INSTRUCTIONS →
(1) Reproduce the event-processing excerpt verbatim, starting with "Let's make a" and going on through "dt = parse(event['event_time'].replace('IST','+05:30'))".
(2) Decide whether each statement agrees with the event-processing excerpt, answering yes or no and quoting the deciding words: (a) the pipeline sends the function's return value on to the next block; (b) the sample event shown is a purchase event; (c) the code replaces "IST" with "+05:30" before parsing the time stamp.

EXERCISE TEXT →
____
Python code can be used to to process incoming events. The Python code has the following form:

In [4]:
def process(event):
    return {'output':'output'}

With each incoming event, the streaming pipeline will call "process" with the incoming data. Whatever your function returns will be sent to the next block. Here is an example of a login clickstream event:

In [3]:
ev = { 
    'customer_id': '14420', 
    'click_event_type': 'login',     
    'total_price_of_basket' : "0.0",
    'total_number_of_items_in_basket' : "0",
    'total_number_of_distinct_items_in_basket' : "0",
    'event_time': '2017-04-10 15:54:35 IST'
}

Let's make a "process" function that parses the time stamp and returns the parsed date:

In [2]:
from dateutil.parser import parse
from dateutil import tz
def process(event):
    # datetime.parse doesn't understand "IST" as a timezone indicator, so swap for +05:30
    dt = parse(event['event_time'].replace('IST','+05:30'))
    
    # convert to UTC timezone too
    event['dt_utc'] = dt.astimezone(tz.gettz('UTC'))
____
AVAILABLE DATA →
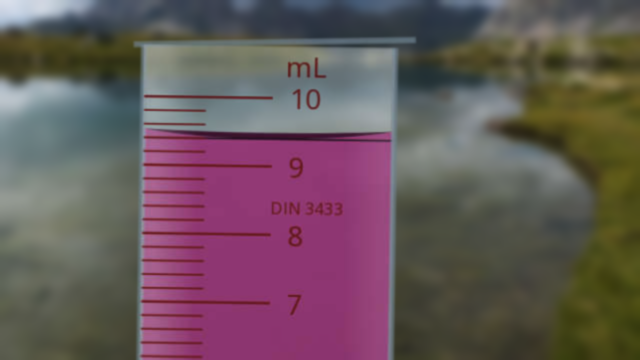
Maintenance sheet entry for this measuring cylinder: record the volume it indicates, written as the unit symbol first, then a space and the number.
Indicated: mL 9.4
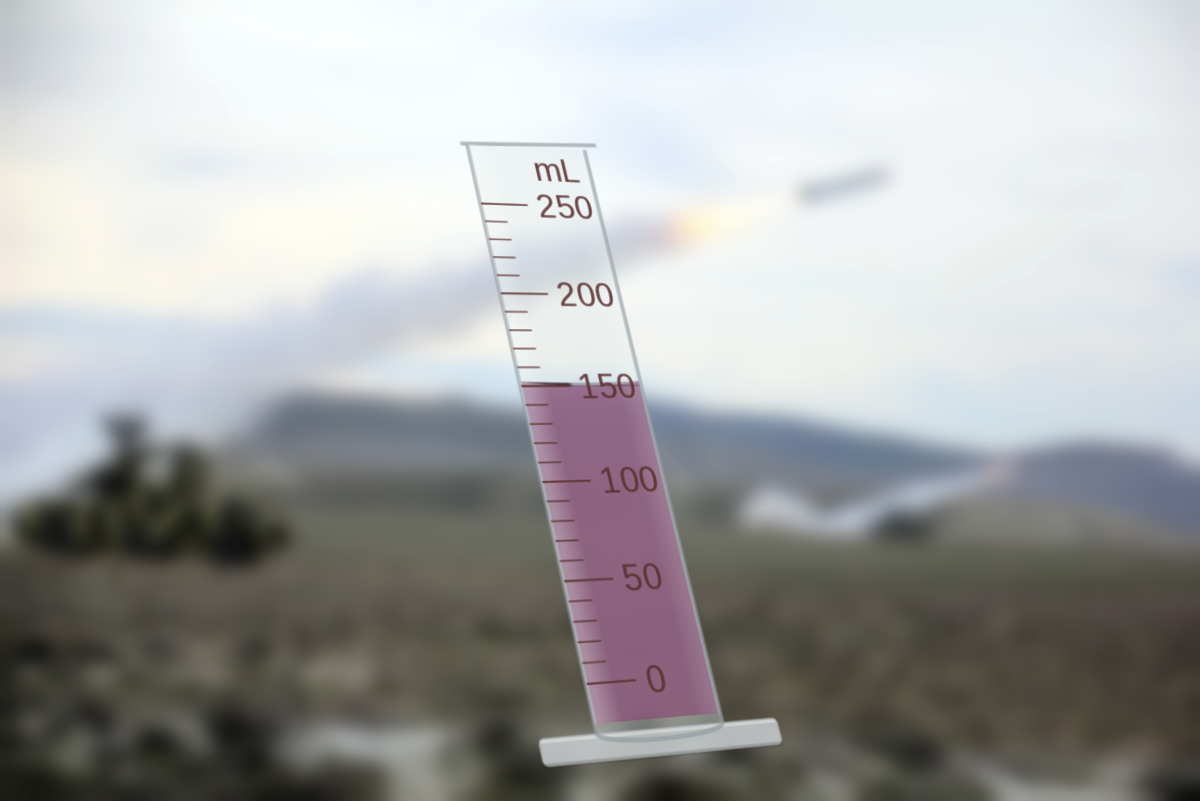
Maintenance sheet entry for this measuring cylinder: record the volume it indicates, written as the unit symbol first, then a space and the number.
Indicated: mL 150
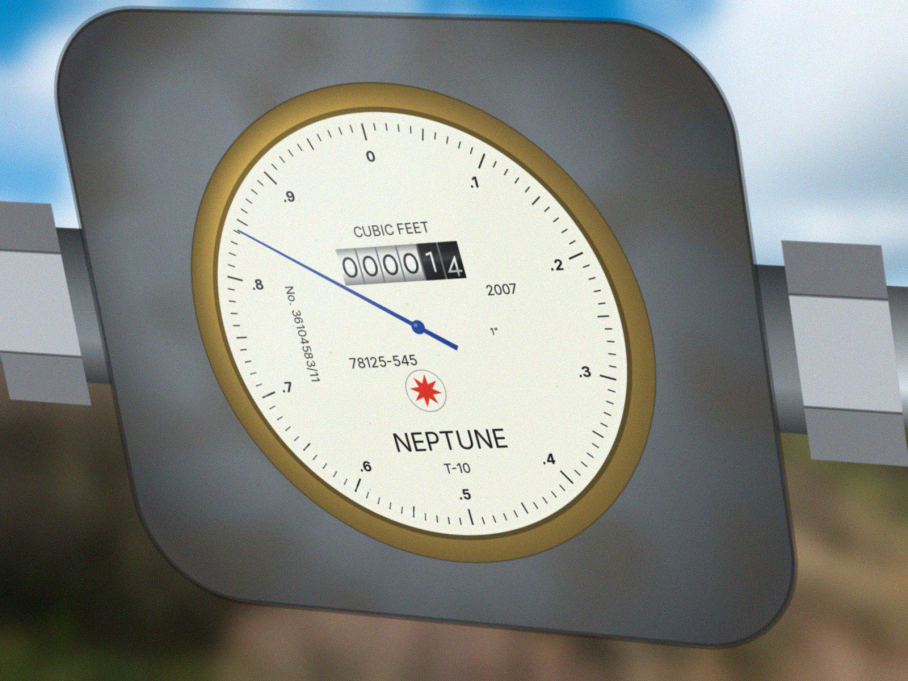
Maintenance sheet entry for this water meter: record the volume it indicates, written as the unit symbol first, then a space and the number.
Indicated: ft³ 13.84
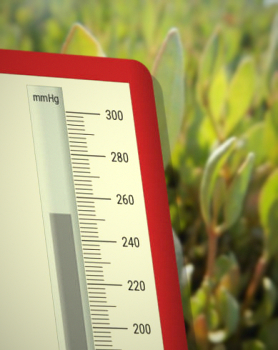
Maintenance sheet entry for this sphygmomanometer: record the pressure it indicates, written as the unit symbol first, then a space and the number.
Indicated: mmHg 252
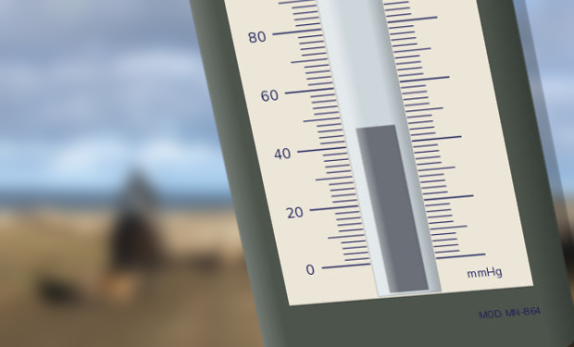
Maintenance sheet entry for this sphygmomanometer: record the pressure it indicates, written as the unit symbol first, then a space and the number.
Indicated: mmHg 46
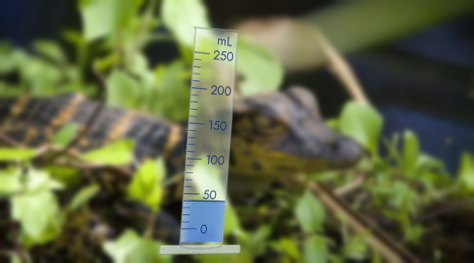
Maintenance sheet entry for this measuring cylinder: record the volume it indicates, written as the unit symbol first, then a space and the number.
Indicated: mL 40
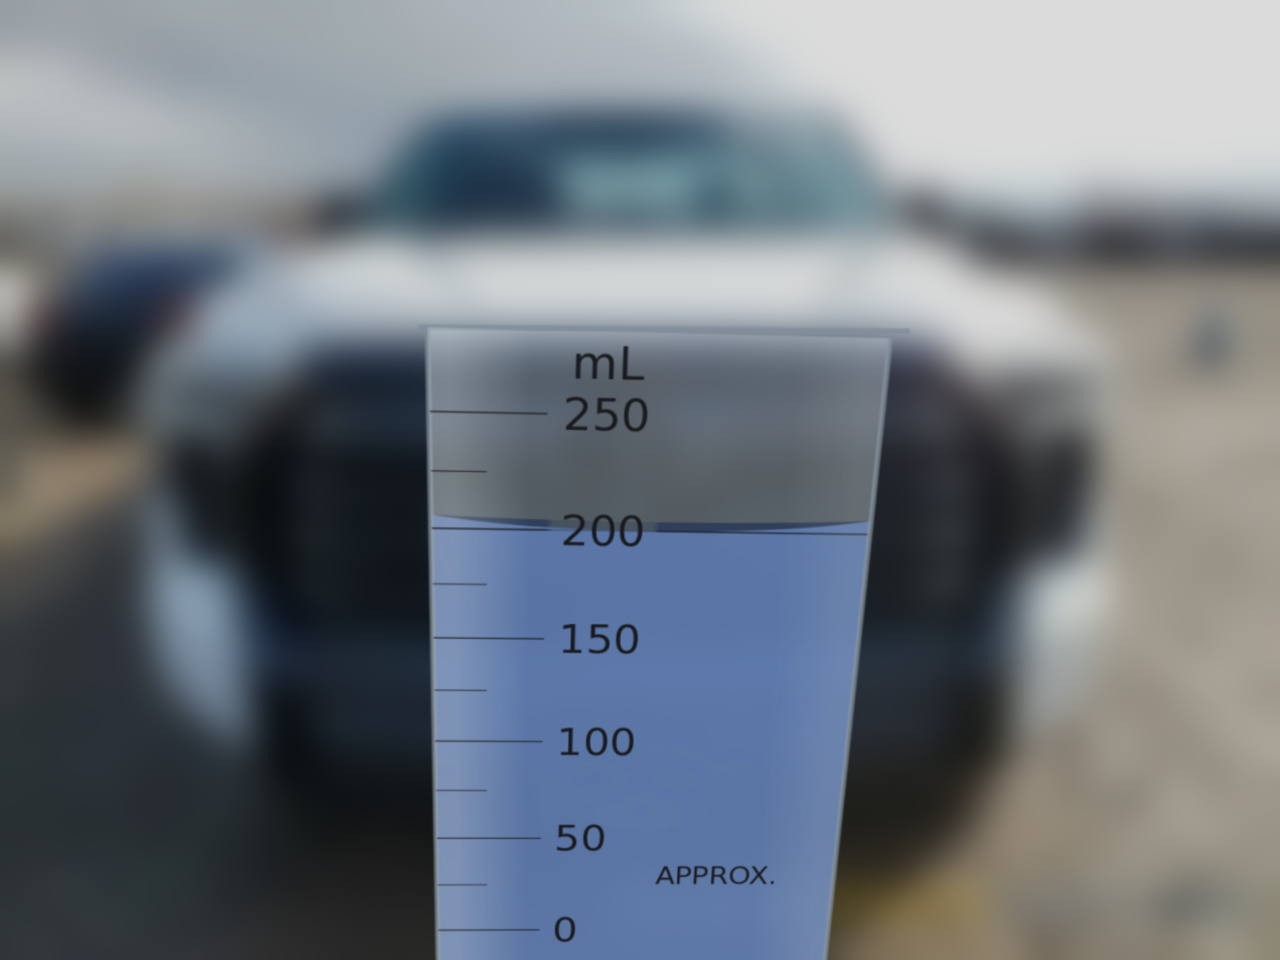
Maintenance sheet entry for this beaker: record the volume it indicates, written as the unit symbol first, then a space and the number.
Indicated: mL 200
____
SOLUTIONS PER TASK →
(1)
Let's make a "process" function that parses the time stamp and returns the parsed date:

In [2]:
from dateutil.parser import parse
from dateutil import tz
def process(event):
    # datetime.parse doesn't understand "IST" as a timezone indicator, so swap for +05:30
    dt = parse(event['event_time'].replace('IST','+05:30'))

(2)
(a) Yes: "Whatever your function returns will be sent to the next block."
(b) No: "Here is an example of a login clickstream event"
(c) Yes: "parse(event['event_time'].replace('IST','+05:30'))"